It’s the anniversary of my dad’s passing away. Always a sentimental day, and coupled with my birthday 2 days later, it makes for a real emotional roller coaster.
As part of my memories I was reminded of 2 things that were impressed upon me in his behavior towards us, his kids:
- My dad used to lain. For those unfamiliar with this vernacular – read the Torah, kri-at ha-torah. He was very particular about reading correctly – both the pronunciation and the notes (ta-amey ha-mikra). I decided to follow in his footsteps and since my bar mitzvah I’ve been laining on a pretty regular basis too.
I remember him listen to me practice, and correct me when I made a mistake.
But I also remember it went both ways. He asked me to listen to him read, and correct him, so he could be sure he was reading correctly in shul.
This respect for us, his children, is something I find amazing. He had no problem relying on us to make sure there we no errors.
- My dad loved to play games. Ball games, card games, board games, everything. He always found time to play and enjoy the bonding around it. The interesting thing is that these games weren’t just his weekly bridge tournaments, and certainly not a poker game with friends. Most of these games were played with us, his kids. Hours of Estimation Whist, Snooker, Cricket, Mahjong, Monopoly, and more.
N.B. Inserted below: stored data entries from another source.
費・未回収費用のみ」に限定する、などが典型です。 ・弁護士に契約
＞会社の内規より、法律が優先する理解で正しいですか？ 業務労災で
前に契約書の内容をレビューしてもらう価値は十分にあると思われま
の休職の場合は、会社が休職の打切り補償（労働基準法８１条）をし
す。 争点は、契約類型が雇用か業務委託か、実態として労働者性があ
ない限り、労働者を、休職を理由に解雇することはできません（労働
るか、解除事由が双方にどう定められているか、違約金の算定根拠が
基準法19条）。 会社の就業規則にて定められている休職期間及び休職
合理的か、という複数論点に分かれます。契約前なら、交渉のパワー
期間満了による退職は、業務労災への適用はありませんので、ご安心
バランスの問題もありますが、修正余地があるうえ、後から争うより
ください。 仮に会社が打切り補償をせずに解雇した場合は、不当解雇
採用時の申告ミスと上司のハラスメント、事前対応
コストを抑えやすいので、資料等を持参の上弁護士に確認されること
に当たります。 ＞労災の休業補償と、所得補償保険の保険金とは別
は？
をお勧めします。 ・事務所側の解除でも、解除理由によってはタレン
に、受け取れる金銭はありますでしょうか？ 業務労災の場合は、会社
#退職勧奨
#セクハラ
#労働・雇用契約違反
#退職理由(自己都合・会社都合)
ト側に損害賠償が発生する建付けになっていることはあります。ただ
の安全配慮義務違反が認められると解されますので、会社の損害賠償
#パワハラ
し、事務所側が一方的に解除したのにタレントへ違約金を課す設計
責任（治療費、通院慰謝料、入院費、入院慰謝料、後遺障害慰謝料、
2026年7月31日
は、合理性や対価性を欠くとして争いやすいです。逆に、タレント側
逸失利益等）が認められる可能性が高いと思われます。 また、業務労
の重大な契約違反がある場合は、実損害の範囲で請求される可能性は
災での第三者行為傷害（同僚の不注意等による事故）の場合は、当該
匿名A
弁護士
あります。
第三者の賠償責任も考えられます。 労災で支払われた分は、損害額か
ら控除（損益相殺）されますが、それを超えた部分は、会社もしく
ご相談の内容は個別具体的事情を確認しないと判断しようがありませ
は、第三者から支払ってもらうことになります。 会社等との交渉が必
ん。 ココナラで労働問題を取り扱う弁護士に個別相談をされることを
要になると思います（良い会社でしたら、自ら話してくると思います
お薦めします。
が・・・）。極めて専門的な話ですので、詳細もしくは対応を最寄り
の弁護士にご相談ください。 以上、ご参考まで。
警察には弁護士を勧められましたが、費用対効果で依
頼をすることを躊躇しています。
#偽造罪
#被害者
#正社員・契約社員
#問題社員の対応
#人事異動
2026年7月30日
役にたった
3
It may be after a long hard week at work, but still he’d play with us on Shabbat afternoon. As a parent I know how tough that is.
I have a lot to learn from my father, and I have a lot to learn from him about being a father.
Luckily I have 4 wonderful kids (soon 5) that are really good teachers.
I’m sure he can see them, and is very proud of them. I’m sure the only thing he would have preferred is to be able to teach them about reading the Torah, and to play with them for a few more years then he was able to.